» PROBLEMS TO WORK ON:
A – Could you extract, word for word, the part of the excerpt on engine resource limits and zeroization that opens with the words containing "Sensitive data is" and closes with "eliminate this risk."?
B – How would the excerpt on engine resource limits and zeroization go on after its last sentence? Write the continuation.

START EXCERPT PROVIDED

The engine enforces hard caps at multiple layers to prevent resource
exhaustion:

| Limit | Value | Purpose |
|-------|-------|---------|
| Regex automaton size | 1 MiB | Prevents catastrophic backtracking / ReDoS |
| Regex DFA size | 1 MiB | Caps DFA memory during matching |
| Max patterns | 10 000 (default) | Bounds total compiled regex memory |
| Mapping store capacity | Configurable | Prevents unbounded map growth |
| YAML input size | 64 MiB | Stops alias-bomb expansion |
| YAML node count | 10 000 000 | Caps post-expansion node count |
| YAML recursion depth | 128 | Prevents stack overflow |
| XML input size | 256 MiB | Bounds memory for DOM parse |
| XML element depth | 256 | Prevents stack overflow |
| CSV input size | 256 MiB | Bounds memory for full parse |
| Structured archive entry | 256 MiB | Oversized entries fall to streaming scanner |
| Scanner chunk size | Configurable (default 1 MiB) | Peak memory ≈ chunk + overlap |

---

## 6. Zeroization

Sensitive data is scrubbed from memory on drop:

| Type | What is zeroized | Mechanism |
|------|-----------------|-----------|
| `HmacGenerator` | 32-byte HMAC key | `Zeroize` trait on `Drop` |
| `SecretEntry` | pattern, kind, category, label strings | `Zeroize` trait on `Drop` |
| `MappingStore` | All original-value keys in forward map | Custom `Drop` iterates + zeroizes |
| Decrypted secrets | Full plaintext JSON blob | `zeroize::Zeroizing<Vec<u8>>` |

> **Note:** Zeroization is best-effort on safe Rust. The compiler may
> copy values before they are scrubbed. Using `zeroize` with its
> `volatile` write semantics minimizes but does not eliminate this risk.

END EXCERPT PROVIDED
START RECORD EXCERPTS

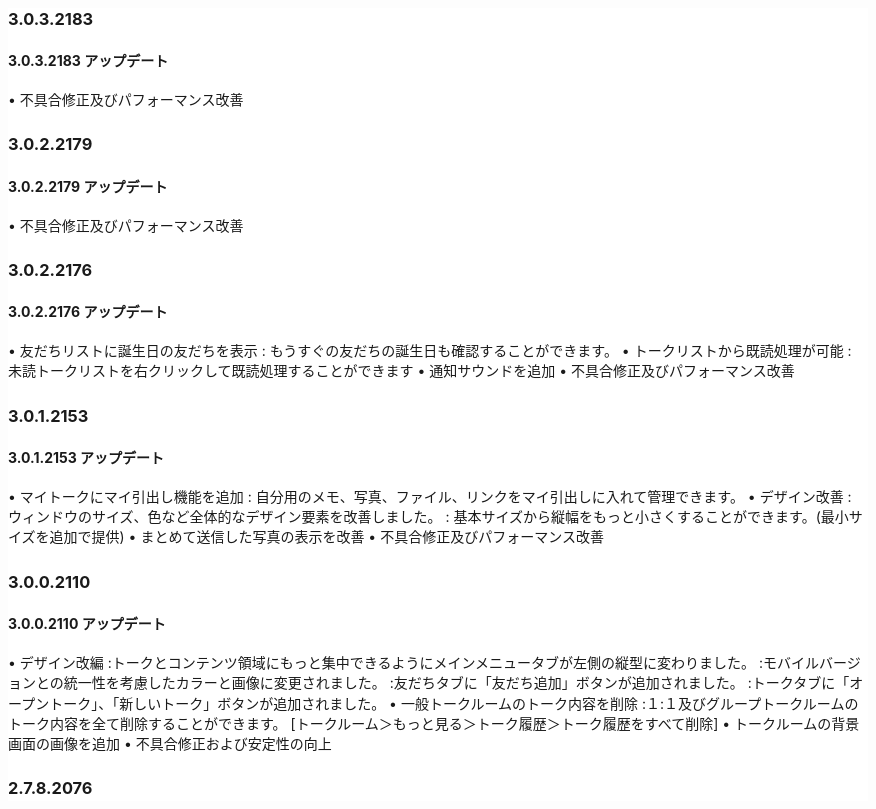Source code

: ### 3.0.3.2183

#### 3.0.3.2183 アップデート

• 不具合修正及びパフォーマンス改善
 
### 3.0.2.2179

#### 3.0.2.2179 アップデート

• 不具合修正及びパフォーマンス改善

### 3.0.2.2176

#### 3.0.2.2176 アップデート

• 友だちリストに誕生日の友だちを表示
: もうすぐの友だちの誕生日も確認することができます。
• トークリストから既読処理が可能
: 未読トークリストを右クリックして既読処理することができます
• 通知サウンドを追加
• 不具合修正及びパフォーマンス改善

### 3.0.1.2153

#### 3.0.1.2153 アップデート

• マイトークにマイ引出し機能を追加
: 自分用のメモ、写真、ファイル、リンクをマイ引出しに入れて管理できます。
• デザイン改善 
: ウィンドウのサイズ、色など全体的なデザイン要素を改善しました。 
: 基本サイズから縦幅をもっと小さくすることができます。(最小サイズを追加で提供) 
• まとめて送信した写真の表示を改善
• 不具合修正及びパフォーマンス改善

### 3.0.0.2110

#### 3.0.0.2110 アップデート

• デザイン改編
:トークとコンテンツ領域にもっと集中できるようにメインメニュータブが左側の縦型に変わりました。
:モバイルバージョンとの統一性を考慮したカラーと画像に変更されました。
:友だちタブに「友だち追加」ボタンが追加されました。
:トークタブに「オープントーク」、「新しいトーク」ボタンが追加されました。
• 一般トークルームのトーク内容を削除
:１:１及びグループトークルームのトーク内容を全て削除することができます。
[トークルーム＞もっと見る＞トーク履歴＞トーク履歴をすべて削除]
• トークルームの背景画面の画像を追加
• 不具合修正および安定性の向上

### 2.7.8.2076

END RECORD EXCERPTS

» ANSWERS GIVEN:
A –
Sensitive data is scrubbed from memory on drop:

| Type | What is zeroized | Mechanism |
|------|-----------------|-----------|
| `HmacGenerator` | 32-byte HMAC key | `Zeroize` trait on `Drop` |
| `SecretEntry` | pattern, kind, category, label strings | `Zeroize` trait on `Drop` |
| `MappingStore` | All original-value keys in forward map | Custom `Drop` iterates + zeroizes |
| Decrypted secrets | Full plaintext JSON blob | `zeroize::Zeroizing<Vec<u8>>` |

> **Note:** Zeroization is best-effort on safe Rust. The compiler may
> copy values before they are scrubbed. Using `zeroize` with its
> `volatile` write semantics minimizes but does not eliminate this risk.

B –
---

## 7. No Unsafe Code

The crate contains **zero** `unsafe` blocks. Thread safety is achieved
through `DashMap` (shard-level locking) and `Arc`. `Send + Sync` bounds
are verified with compile-time assertions.

---

## 8. Out of Scope

The following threats are outside the tool's design boundary:

- **Compromised runtime environment.** If the host OS or runtime is
  compromised, an attacker can read process memory directly.
- **Memory scraping during execution.** Sensitive values exist in
  process memory between decryption and zeroization.
- **Kernel-level or hypervisor adversaries.** The tool operates in user
  space and cannot defend against privileged code.
- **Side-channel attacks.** HMAC computation and regex matching are not
  constant-time with respect to input contents.
- **Deterministic seed brute-force.** In `--deterministic` mode, an
  adversary who knows the seed can compute HMAC for any candidate and
  compare against replacements in the output.

---

## 9. Responsible Disclosure

If you discover a security vulnerability, please report it privately
via GitHub Security Advisories or email the maintainers directly.
Do not open a public issue for security vulnerabilities.

**Response timeline:**
- Acknowledgement within 48 hours.
- Initial assessment within 5 business days.
- Fix or mitigation within 30 days for confirmed issues.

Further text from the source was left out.